• Your instructions: Each entry should be transcribed exactly as written, and any picture left out.

• Collection entries:

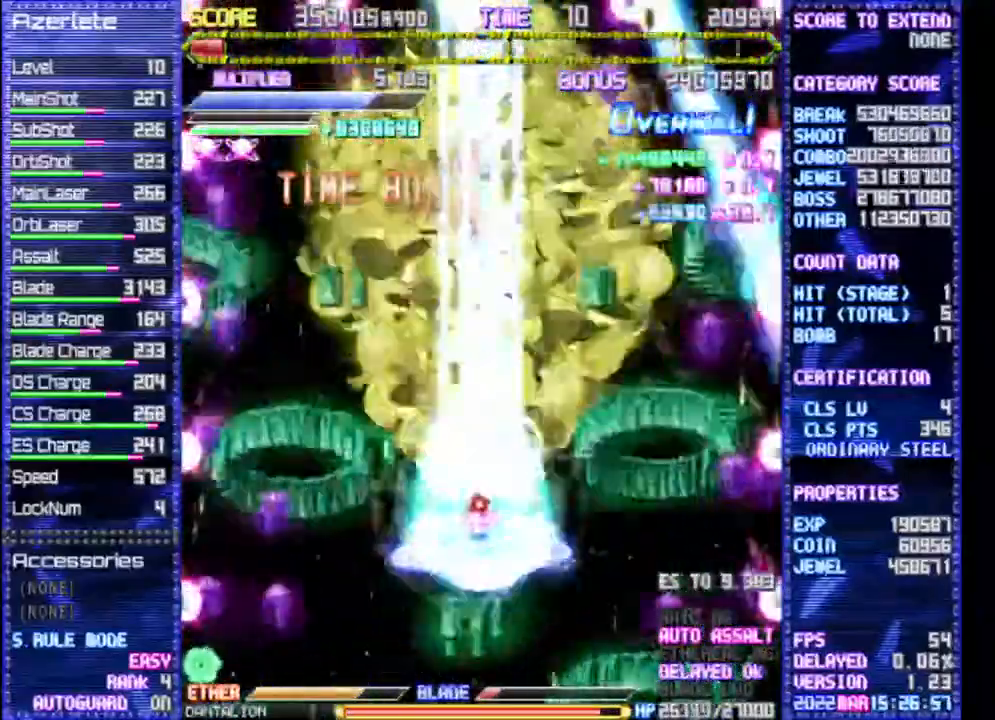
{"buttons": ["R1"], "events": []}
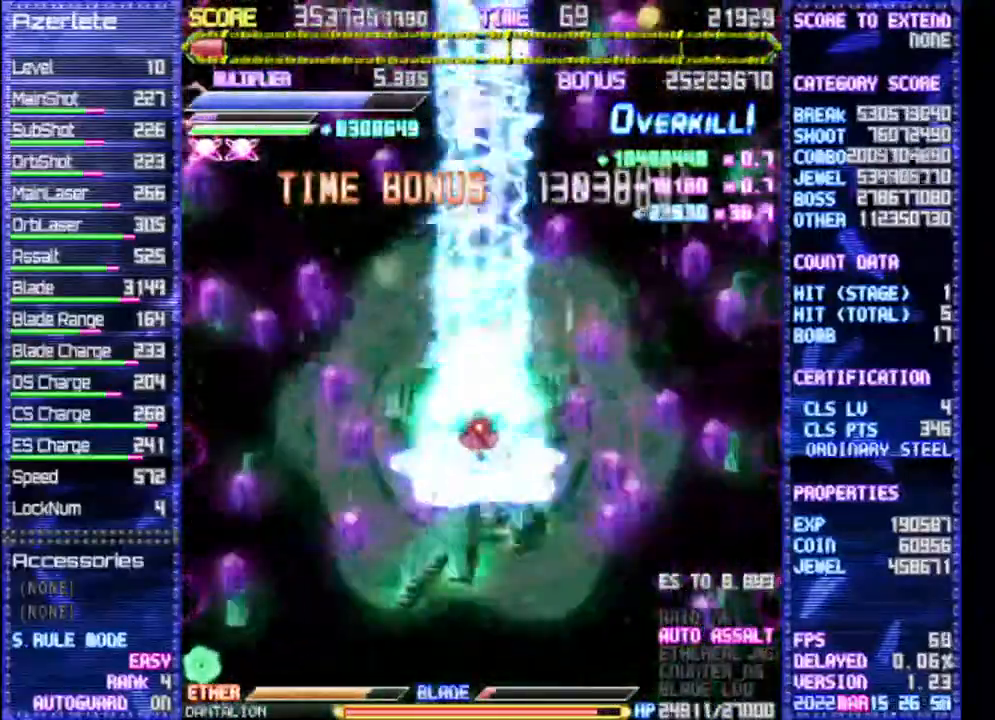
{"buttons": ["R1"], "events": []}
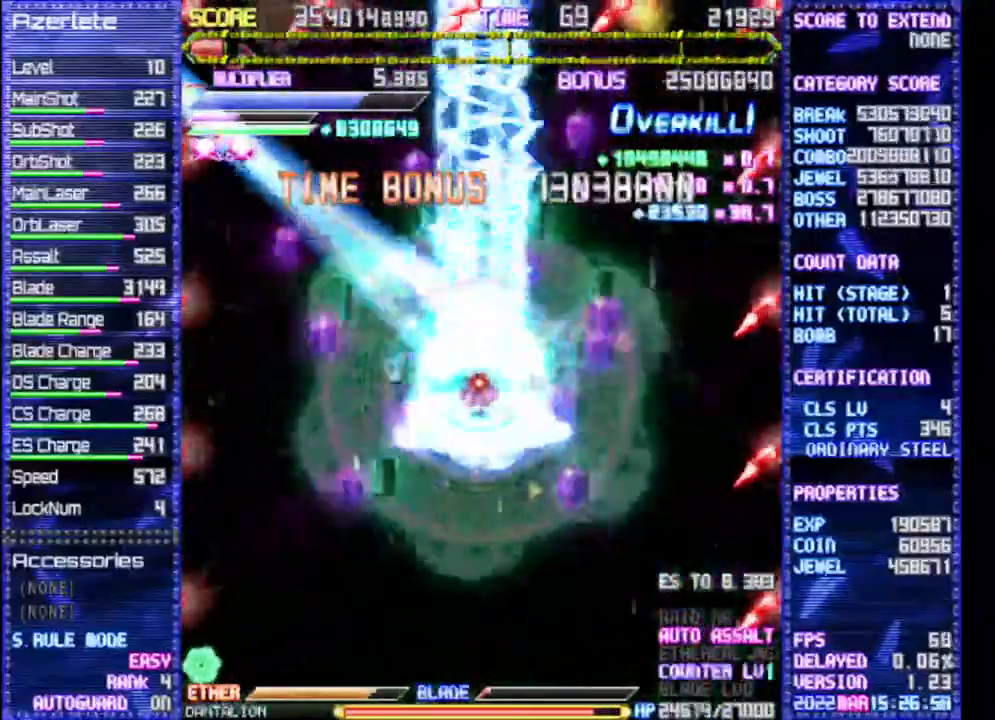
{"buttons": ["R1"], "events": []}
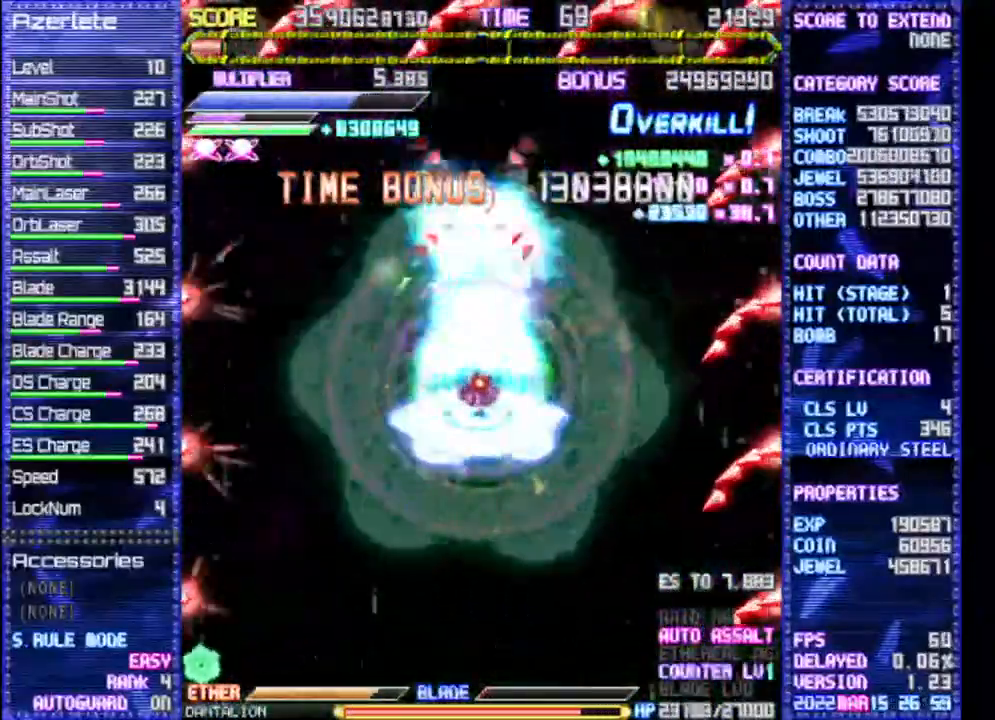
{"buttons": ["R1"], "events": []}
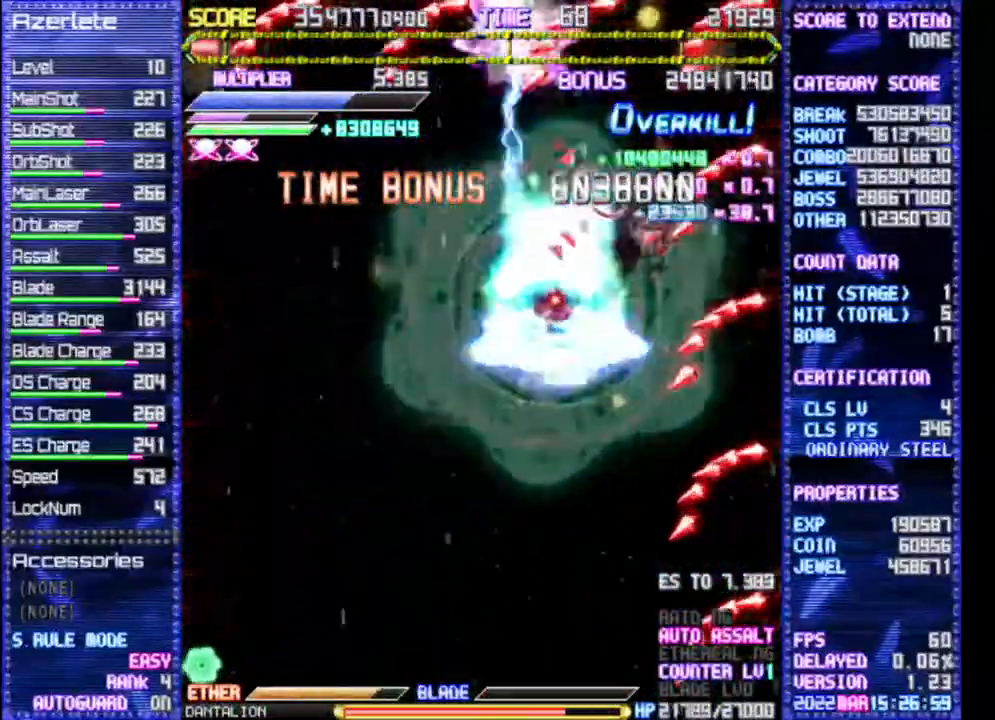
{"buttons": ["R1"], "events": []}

• Exercise answer:
{"buttons": ["R1"], "events": []}
{"buttons": ["R1"], "events": []}
{"buttons": ["R1"], "events": []}
{"buttons": ["R1"], "events": []}
{"buttons": ["R1"], "events": []}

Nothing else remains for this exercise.